Car reviews - Holden - Astra - CDTi 5-dr hatch range
Performance, economy, efficiency, standard ESP, high safety and equipment levels, fun and sporty to drive
Room for improvement
Auto gearbox means a less-powerful 1.9-litre engine, not much else
13 Jun 2006
IS this the diesel to finally woo mainstream Australia?
‘Holden Astra’ and ‘turbo-diesel’ may be new bedfellows, but as an Opel and Vauxhall, the German engineered small car has successfully challenged the likes of the Volkswagen Golf TDI for decades.
Now that the Astra CDTi is on sale here, Holden is taking the fight right to the Europeans, with a turbo-diesel that is set to rise to the top of the class for value, safety and performance.
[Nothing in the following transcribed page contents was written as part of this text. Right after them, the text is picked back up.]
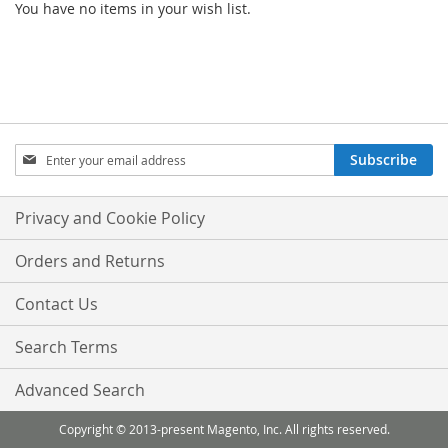
You have no items in your wish list.
Sign
Subscribe
Up
for
Our
Privacy and Cookie Policy
Newsletter:
Orders and Returns
Contact Us
Search Terms
Advanced Search
Copyright © 2013-present Magento, Inc. All rights reserved.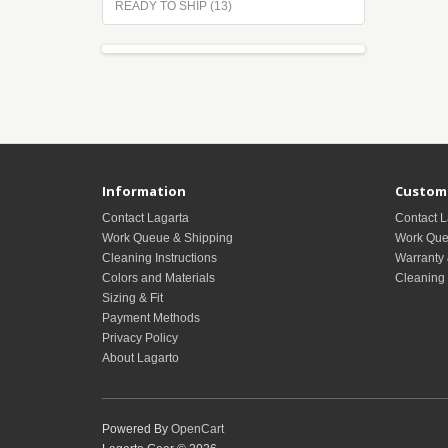
READY TO SHIP (13)
Information
Custome
Contact Lagarta
Contact L
Work Queue & Shipping
Work Que
Cleaning Instructions
Warranty 
Colors and Materials
Cleaning 
Sizing & Fit
Payment Methods
Privacy Policy
About Lagarto
Powered By
OpenCart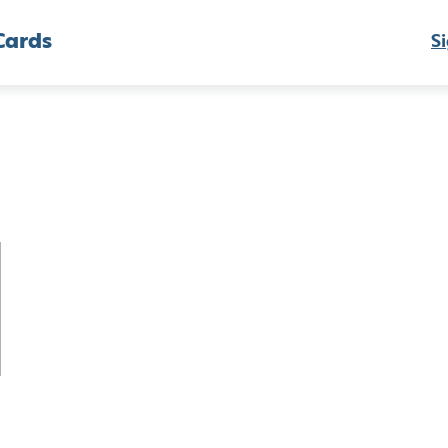
Cards
Si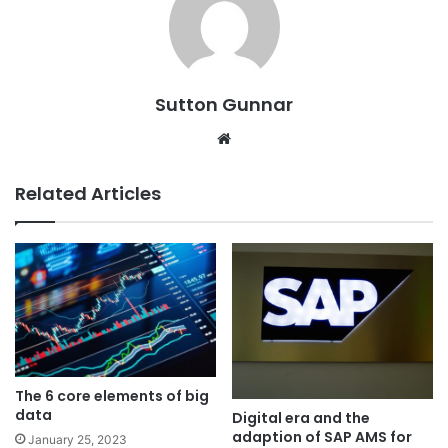
Sutton Gunnar
Website
Related Articles
The 6 core elements of big
data
Digital era and the
adaption of SAP AMS for
January 25, 2023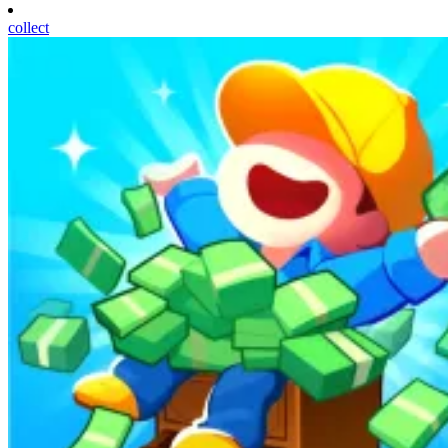
collect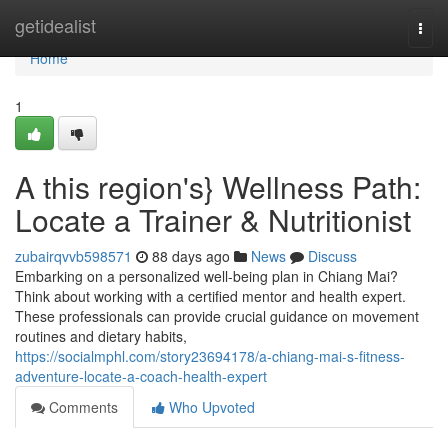
Home
getidealist
Togg
navi
Home
1
A this region's} Wellness Path:
Locate a Trainer & Nutritionist
zubairqvvb598571
88 days ago
News
Discuss
Embarking on a personalized well-being plan in Chiang Mai?
Think about working with a certified mentor and health expert.
These professionals can provide crucial guidance on movement
routines and dietary habits,
https://socialmphl.com/story23694178/a-chiang-mai-s-fitness-
adventure-locate-a-coach-health-expert
Comments
Who Upvoted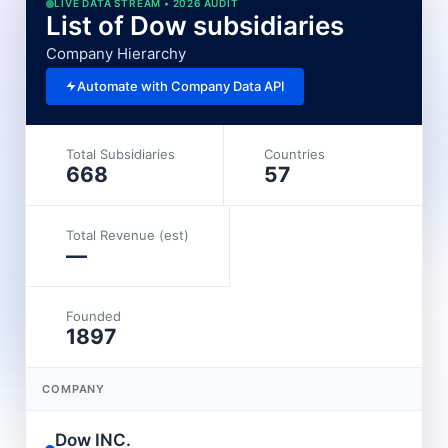
LIVE DATA STREAM • 2026 AUDIT
List of Dow subsidiaries
Company Hierarchy
Automate with Company Data API
Total Subsidiaries
Countries
668
57
Total Revenue (est)
—
Founded
1897
COMPANY
Dow INC.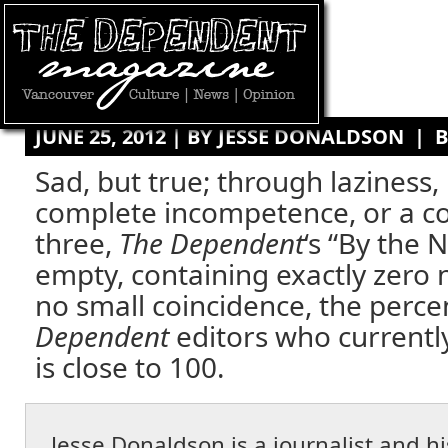
JUNE 25, 2012 | BY
JESSE DONALDSON
|
B
Sad, but true; through laziness,
complete incompetence, or a c
three,
The Dependent
‘s “By the 
empty, containing exactly zero n
no small coincidence, the perce
Dependent
editors who currentl
is close to 100.
Jesse Donaldson is a journalist and 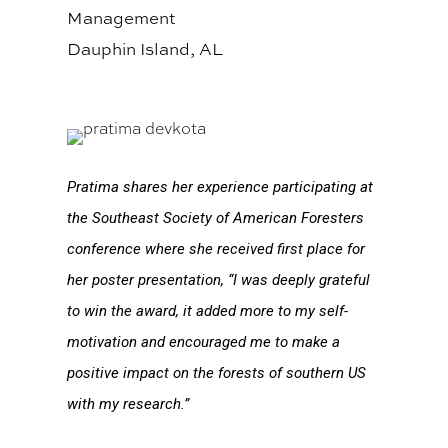
Management
Dauphin Island, AL
Pratima shares her experience participating at
the Southeast Society of American Foresters
conference where she received first place for
her poster presentation, “I was deeply grateful
to win the award, it added more to my self-
motivation and encouraged me to make a
positive impact on the forests of southern US
with my research.”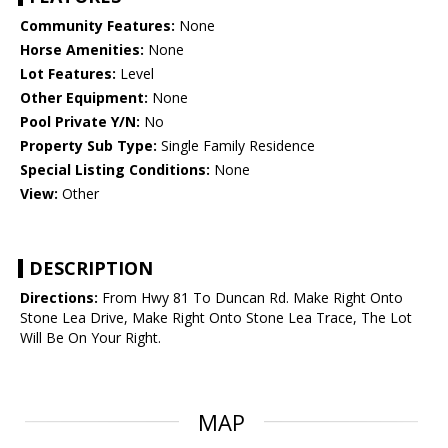
Community Features:
None
Horse Amenities:
None
Lot Features:
Level
Other Equipment:
None
Pool Private Y/N:
No
Property Sub Type:
Single Family Residence
Special Listing Conditions:
None
View:
Other
DESCRIPTION
Directions:
From Hwy 81 To Duncan Rd. Make Right Onto
Stone Lea Drive, Make Right Onto Stone Lea Trace, The Lot
Will Be On Your Right.
MAP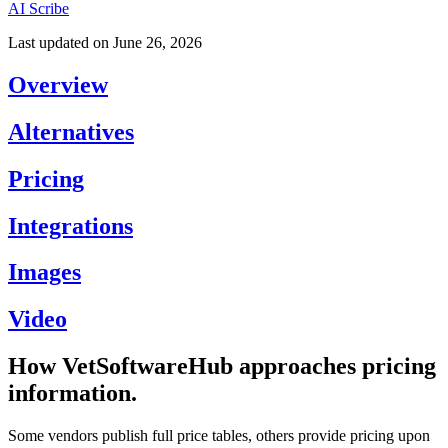
AI Scribe
Last updated on
June 26, 2026
Overview
Alternatives
Pricing
Integrations
Images
Video
How VetSoftwareHub approaches pricing
information.
Some vendors publish full price tables, others provide pricing upon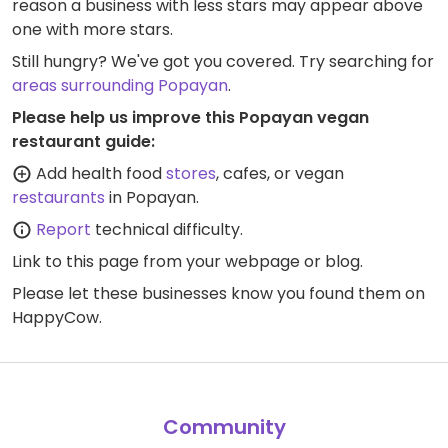
reason a business with less stars may appear above
one with more stars.
Still hungry? We've got you covered. Try searching for
areas surrounding Popayan
.
Please help us improve this Popayan vegan
restaurant guide:
Add health food
stores
, cafes, or vegan
restaurants
in Popayan.
Report
technical difficulty.
Link to this page
from your webpage or blog.
Please let these businesses know you found them on
HappyCow.
Community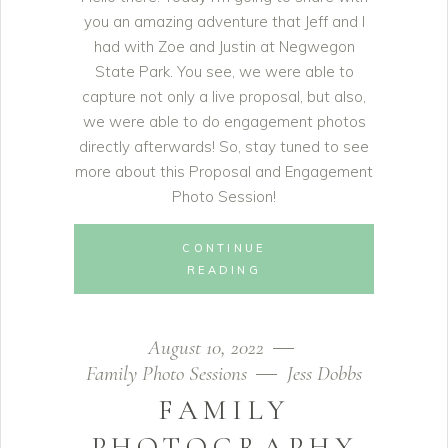
you an amazing adventure that Jeff and I
had with Zoe and Justin at Negwegon
State Park. You see, we were able to
capture not only a live proposal, but also,
we were able to do engagement photos
directly afterwards! So, stay tuned to see
more about this Proposal and Engagement
Photo Session!
CONTINUE
READING
August 10, 2022
Family Photo Sessions
Jess Dobbs
FAMILY
PHOTOGRAPHY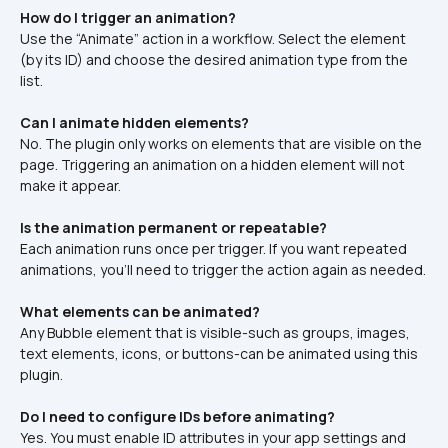
How do I trigger an animation?
Use the “Animate” action in a workflow. Select the element 
(by its ID) and choose the desired animation type from the 
list.
Can I animate hidden elements?
No. The plugin only works on elements that are visible on the 
page. Triggering an animation on a hidden element will not 
make it appear.
Is the animation permanent or repeatable?
Each animation runs once per trigger. If you want repeated 
animations, you'll need to trigger the action again as needed.
What elements can be animated?
Any Bubble element that is visible-such as groups, images, 
text elements, icons, or buttons-can be animated using this 
plugin.
Do I need to configure IDs before animating?
Yes. You must enable ID attributes in your app settings and 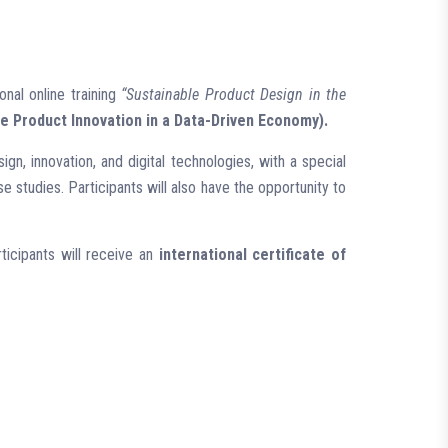
onal online training
“Sustainable Product Design in the
le Product Innovation in a Data-Driven Economy).
ign, innovation, and digital technologies, with a special
 studies. Participants will also have the opportunity to
ticipants will receive an
international certificate of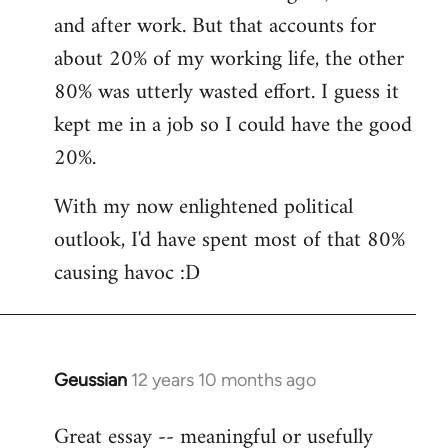
and after work. But that accounts for
about 20% of my working life, the other
80% was utterly wasted effort. I guess it
kept me in a job so I could have the good
20%.
With my now enlightened political
outlook, I'd have spent most of that 80%
causing havoc :D
Geussian
12 years 10 months ago
In
reply
Great essay -- meaningful or usefully
to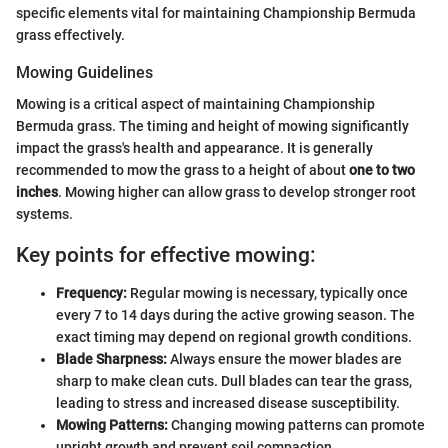
specific elements vital for maintaining Championship Bermuda
grass effectively.
Mowing Guidelines
Mowing is a critical aspect of maintaining Championship
Bermuda grass. The timing and height of mowing significantly
impact the grass's health and appearance. It is generally
recommended to mow the grass to a height of about
one to two
inches
. Mowing higher can allow grass to develop stronger root
systems.
Key points for effective mowing:
Frequency:
Regular mowing is necessary, typically once
every 7 to 14 days during the active growing season. The
exact timing may depend on regional growth conditions.
Blade Sharpness:
Always ensure the mower blades are
sharp to make clean cuts. Dull blades can tear the grass,
leading to stress and increased disease susceptibility.
Mowing Patterns:
Changing mowing patterns can promote
upright growth and prevent soil compaction.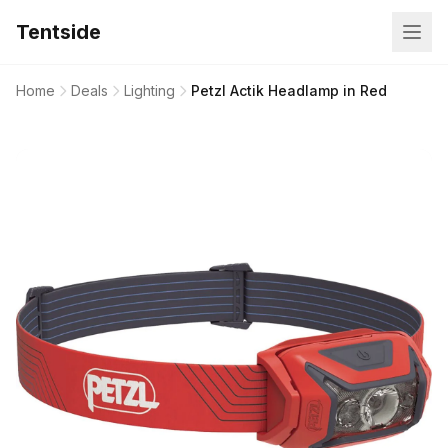
Tentside
Home
Deals
Lighting
Petzl Actik Headlamp in Red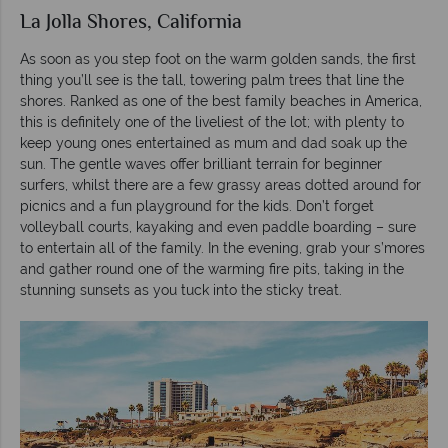
La Jolla Shores, California
As soon as you step foot on the warm golden sands, the first
thing you’ll see is the tall, towering palm trees that line the
shores. Ranked as one of the best family beaches in America,
this is definitely one of the liveliest of the lot; with plenty to
keep young ones entertained as mum and dad soak up the
sun. The gentle waves offer brilliant terrain for beginner
surfers, whilst there are a few grassy areas dotted around for
picnics and a fun playground for the kids. Don’t forget
volleyball courts, kayaking and even paddle boarding – sure
to entertain all of the family. In the evening, grab your s’mores
and gather round one of the warming fire pits, taking in the
stunning sunsets as you tuck into the sticky treat.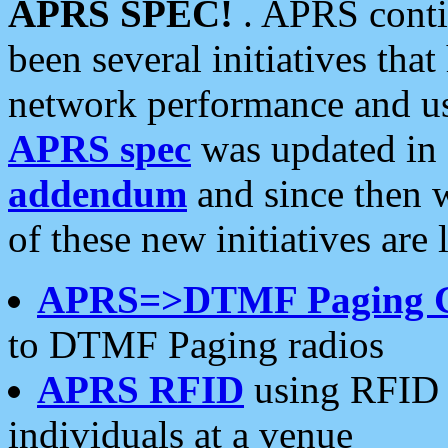
APRS SPEC!
. APRS conti
been several initiatives th
network performance and use
APRS spec
was updated in
addendum
and since then 
of these new initiatives are 
APRS=>DTMF Paging 
to DTMF Paging radios
APRS RFID
using RFID 
individuals at a venue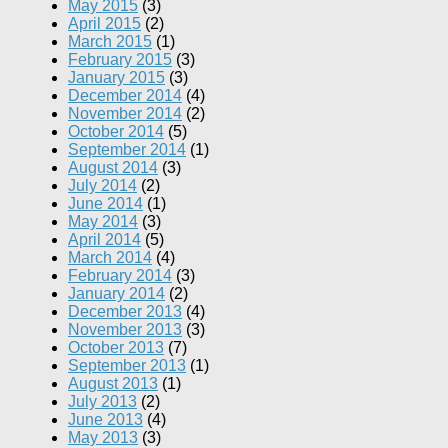
May 2015
(3)
April 2015
(2)
March 2015
(1)
February 2015
(3)
January 2015
(3)
December 2014
(4)
November 2014
(2)
October 2014
(5)
September 2014
(1)
August 2014
(3)
July 2014
(2)
June 2014
(1)
May 2014
(3)
April 2014
(5)
March 2014
(4)
February 2014
(3)
January 2014
(2)
December 2013
(4)
November 2013
(3)
October 2013
(7)
September 2013
(1)
August 2013
(1)
July 2013
(2)
June 2013
(4)
May 2013
(3)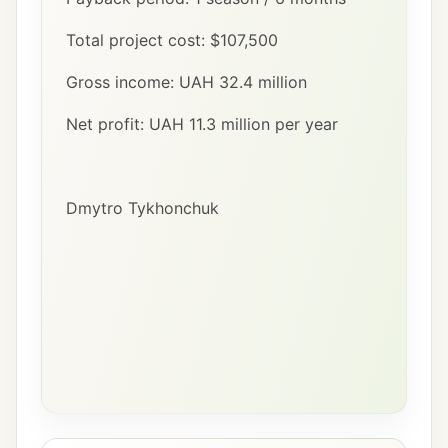
Total project cost: $107,500
Gross income: UAH 32.4 million
Net profit: UAH 11.3 million per year
Dmytro Tykhonchuk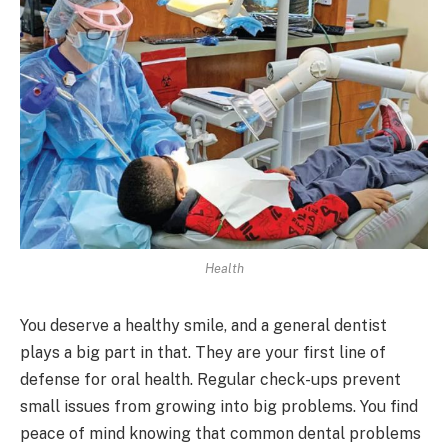
Health
You deserve a healthy smile, and a general dentist
plays a big part in that. They are your first line of
defense for oral health. Regular check-ups prevent
small issues from growing into big problems. You find
peace of mind knowing that common dental problems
The Astra’s $29,990 opener is deceptive, because while it is $2000 more than the more-premium Golf, the Holden includes niceties like cruise control, alloy wheels and a trip computer.
More importantly, ESP stability control is also standard, a move that should be applauded.
Yet none of these are as compelling an argument for the Astra CDTi as the impressive performance from the 1.9-litre turbo-diesel four-cylinder engine.
In six-speed manual manual mode, its performance will certainly surprise and delight, thanks to the engine’s sporty character and surprising response over a wide range of driving conditions.
This powerplant will change your mind about small diesels, with its smooth, tractable and revvy nature. If only the current Astra’s 1.8-litre petrol engine, as well as many rivals’ 2.0-litre petrol units, performed as strongly or sweetly.
On dry roads, the front wheels do not seem to have any problem coping with the copious amount of torque going through them, and this is no doubt aided by the large wheel and tyre combination.
Another bonus is that the CDTi’s diesel noises are well muted, so your passengers may not even pick it as a diesel. Saab uses a similar engine in its far more expensive 9-3 range in Europe.
Rising up to the high performance ante is brilliantly weighted and sharp steering response, for enthusiastic handling and cornering capabilities, and strong, effective brakes.
Knowing that stability and traction controls are working underneath for you is another bonus – along with the fact that you can switch them off.
Pressing the ‘Sport’ button results in even quicker steering and throttle responses, since it remaps their respective software.
Switching to the swift-shifting six-speed automatic is not the disappointment its 22kW power and 40Nm torque tumble might suggest.
Obviously its performance is more leisurely, and the automatic lacks the outright urge of the 110kW/320Nm manual’s urge, but there is still plenty of pickup across the self-shifting CDTi’s rev range.
The automatic also benefits from a smooth and logical sequential-shift pattern, and settles into a quiet, confident groove on the open road.
Furthermore, the Astra diesel automatic seems to be a quieter and smoother performer than the VW Golf 1.9 TDI equivalent – although the 103kW/320Nm Golf 2.0 TDI has the edge in terms of power and torque.
The overall impression after a brief drive through the ACT countryside is that the Astra CDTi is the best small car Holden has ever offered.
Buyers who ignore it will risk overlooking one hell of an accomplished little runabout.
While the turbo-diesel does not come cheap, it does tick all the right safety and equipment boxes for torque-loving Australians to revel in.
The CDTi deserves to be a smash hit.